• [Work order]: Having found the line that holds "Corporation", give that line and all lines after it again, word for word, through the end of the data below.

*** Opening Study material ***

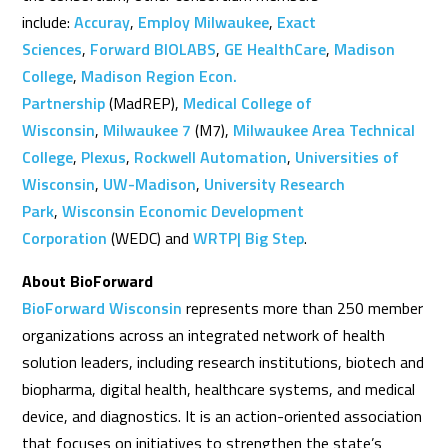
include:
Accuray
,
Employ Milwaukee
,
Exact
Sciences
,
Forward BIOLABS
,
GE HealthCare
,
Madison
College
,
Madison Region Econ.
Partnership
(MadREP),
Medical College of
Wisconsin
,
Milwaukee 7
(M7),
Milwaukee Area Technical
College
,
Plexus
,
Rockwell Automation
,
Universities of
Wisconsin
,
UW-Madison
,
University Research
Park
,
Wisconsin Economic Development
Corporation
(WEDC) and
WRTP| Big Step
.
About BioForward
BioForward Wisconsin
represents more than 250 member
organizations across an integrated network of health
solution leaders, including research institutions, biotech and
biopharma, digital health, healthcare systems, and medical
device, and diagnostics. It is an action-oriented association
that focuses on initiatives to strengthen the state’s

*** Closing Study material ***

• [Solved exercise]:
Corporation
(WEDC) and
WRTP| Big Step
.
About BioForward
BioForward Wisconsin
represents more than 250 member
organizations across an integrated network of health
solution leaders, including research institutions, biotech and
biopharma, digital health, healthcare systems, and medical
device, and diagnostics. It is an action-oriented association
that focuses on initiatives to strengthen the state’s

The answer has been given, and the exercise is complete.